Around 622,000 New Jersey residents were receiving unemployment benefits for the week ending April 18, which amounted to 15.5% of workers covered by unemployment insurance.

Roughly 200,000 applicants who have not yet received benefits are self-employed, independent contractors or those who do not have enough recent earnings to qualify for regular unemployment benefits, according to the state labor department. But they are likely eligible under the CARES Act and those payments will begin flowing on Friday.

“We know that people are anxious to receive these benefits — and we want to get benefits out the door as quickly as possible — but we had to build from scratch a process to determine eligibility, protect claimants’ personal information, prevent fraud and distribute these new benefits,” said Labor Commissioner Robert Asaro-Angelo.
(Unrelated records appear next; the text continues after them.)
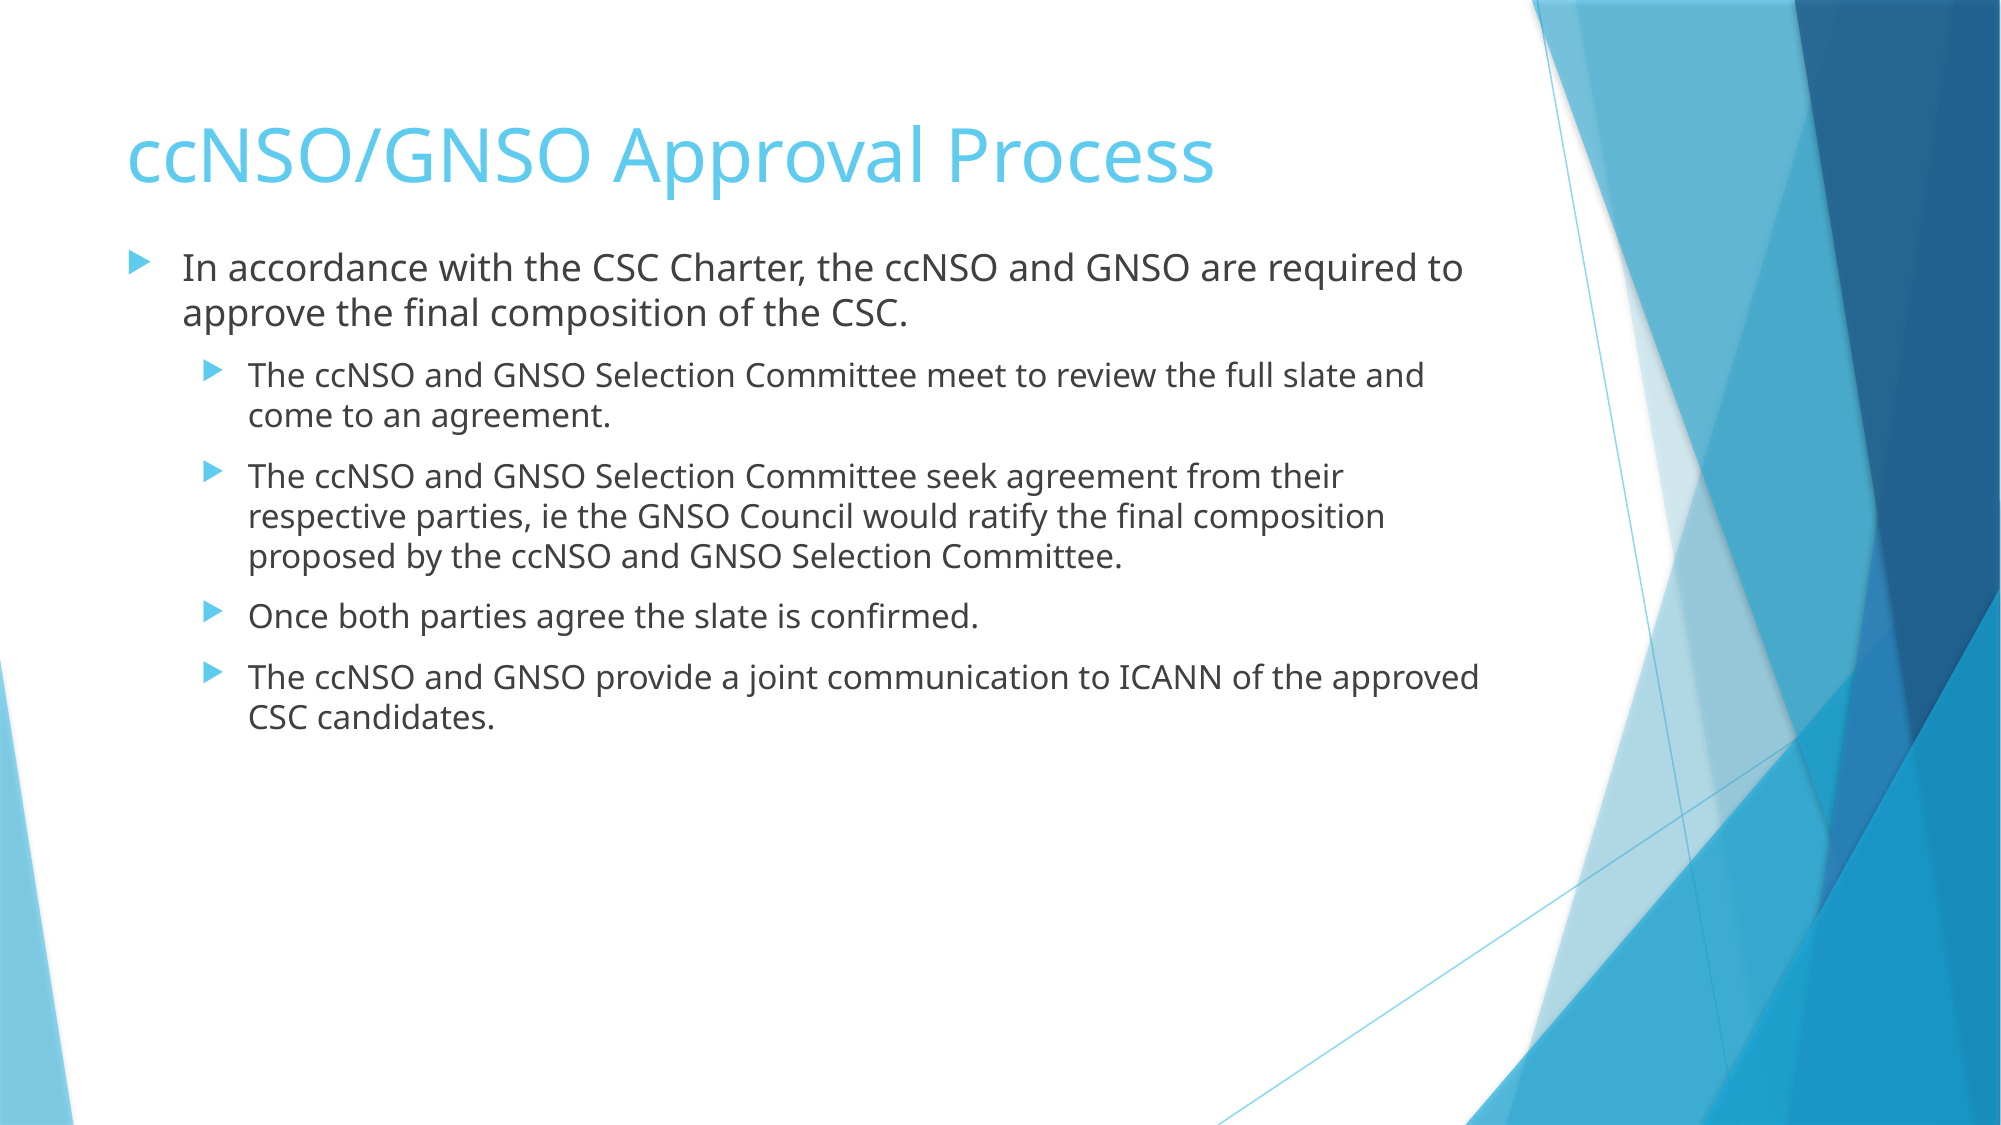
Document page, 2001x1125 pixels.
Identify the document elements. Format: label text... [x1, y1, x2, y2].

list In accordance with the CSC Charter, the ccNSO and GNSO are required to approve the final composition of the CSC. The ccNSO and GNSO Selection Committee meet to review the full slate and come to an agreement. The ccNSO and GNSO Selection Committee seek agreement from their respective parties, ie the GNSO Council would ratify the final composition proposed by the ccNSO and GNSO Selection Committee. Once both parties agree the slate is confirmed. The ccNSO and GNSO provide a joint communication to ICANN of the approved CSC candidates. [111, 236, 1522, 991]
title ccNSO/GNSO Approval Process [111, 99, 1522, 222]
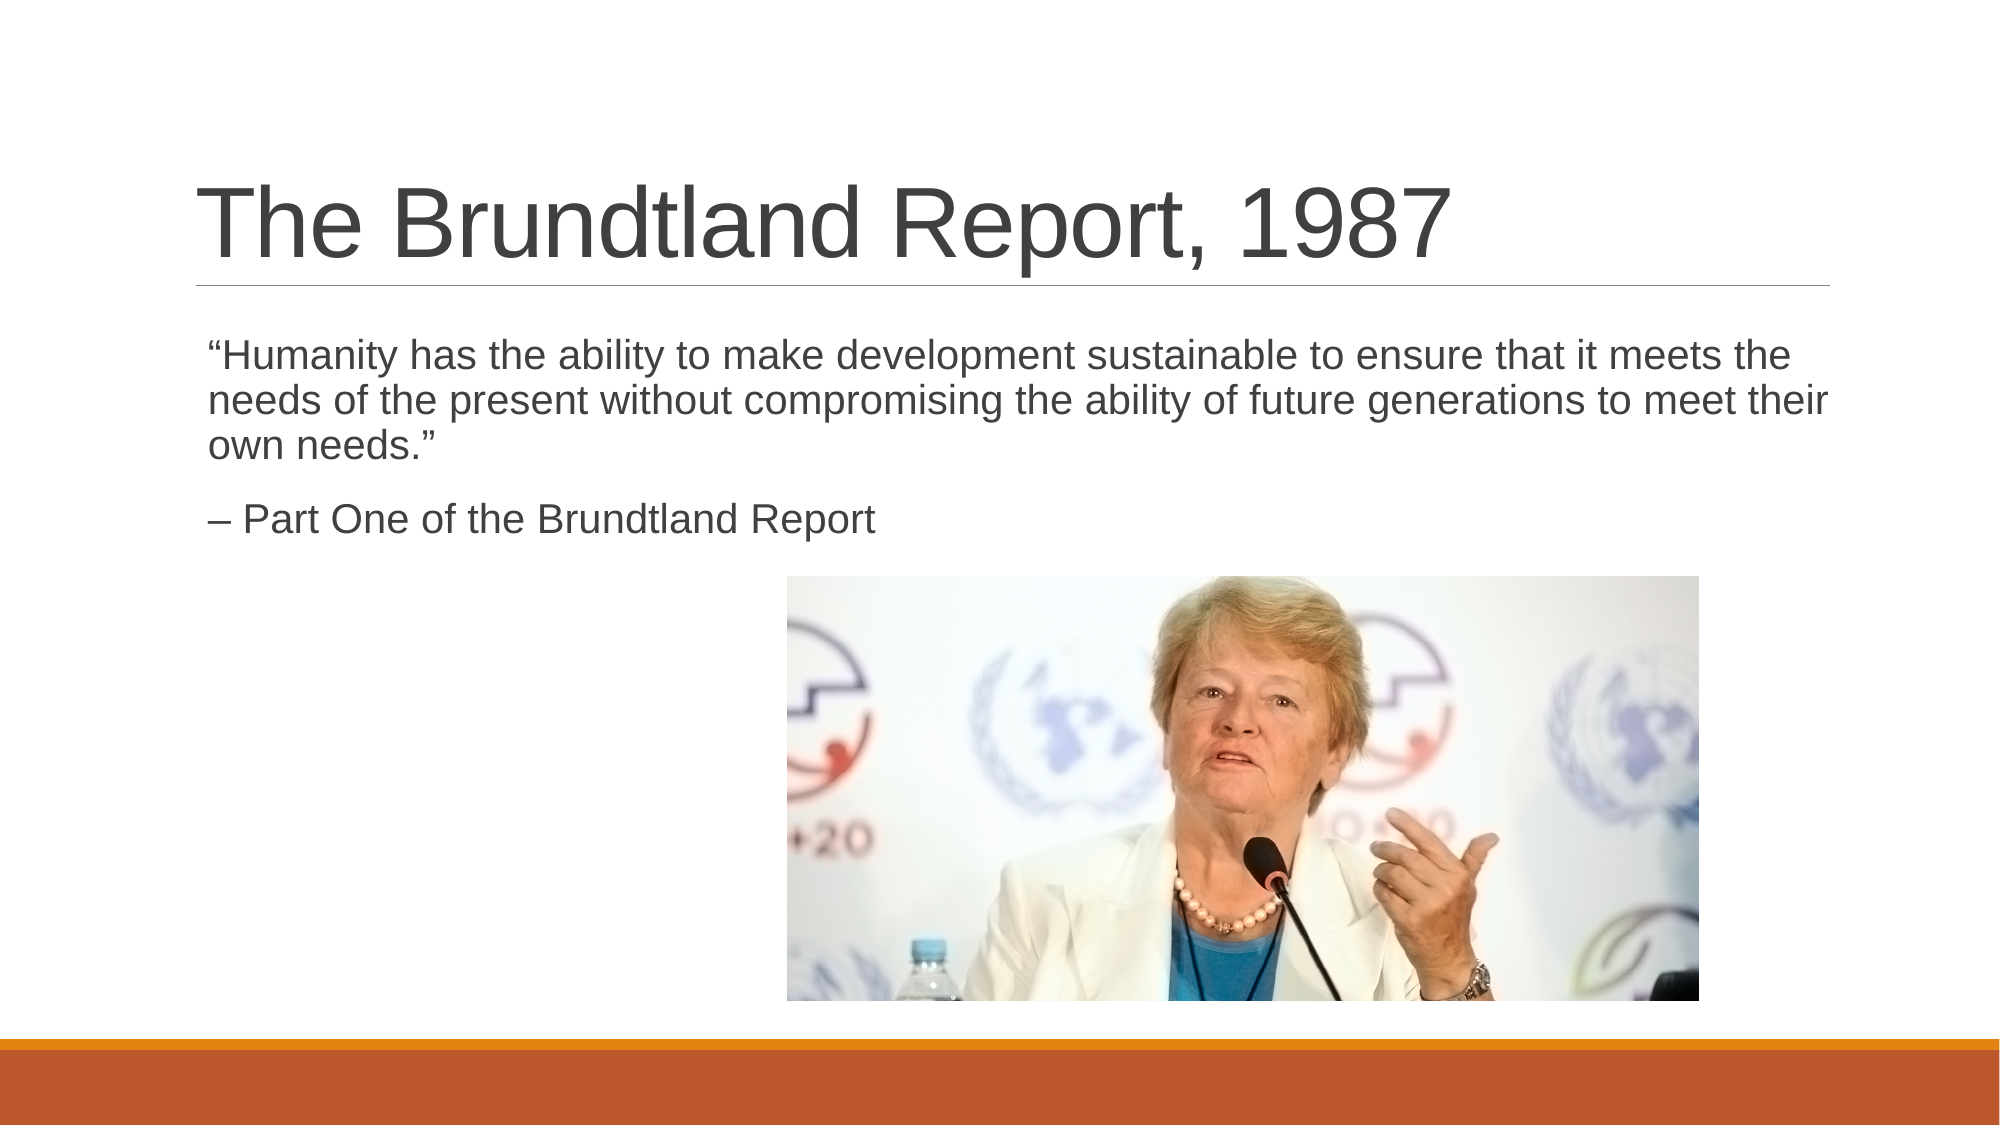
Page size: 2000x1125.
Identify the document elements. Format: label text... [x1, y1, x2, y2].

title The Brundtland Report, 1987 [179, 47, 1830, 285]
picture [1251, 984, 1256, 994]
picture [786, 575, 1700, 1002]
list “Humanity has the ability to make development sustainable to ensure that it meets the needs of the present without compromising the ability of future generations to meet their own needs.” – Part One of the Brundtland Report [207, 326, 1835, 1064]
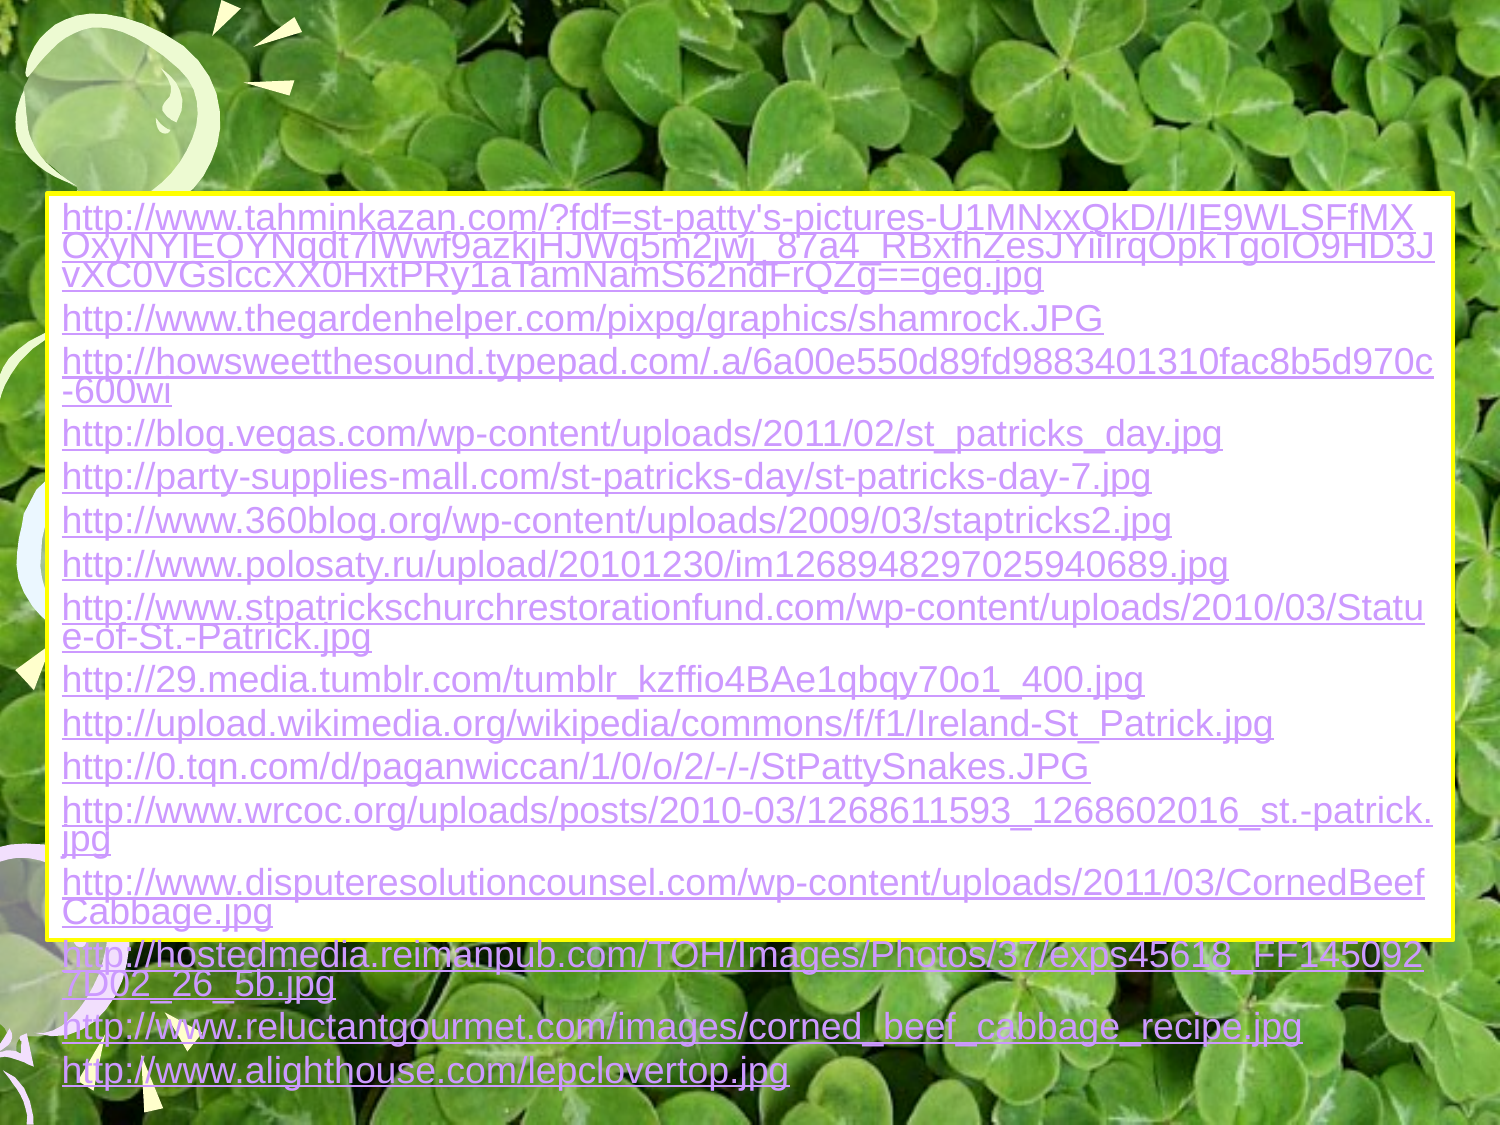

Since the start of March, the state has paid out around $1.4 billion in unemployment benefits to laid-off and furloughed workers in New Jersey, including $727 million in state benefits and $690 million in supplemental federal payments.

Nationally, another 3.8 million people filed first-time claims for unemployment benefits last week. More than 30 million Americans have filed for unemployment over the last six weeks.

The only states with larger improvements than New Jersey in the number of new claims in the week ending April 25 were California, where it dropped by around 200,000, and Connecticut and Florida, where the change were roughly the same as the 69,122 in New Jersey.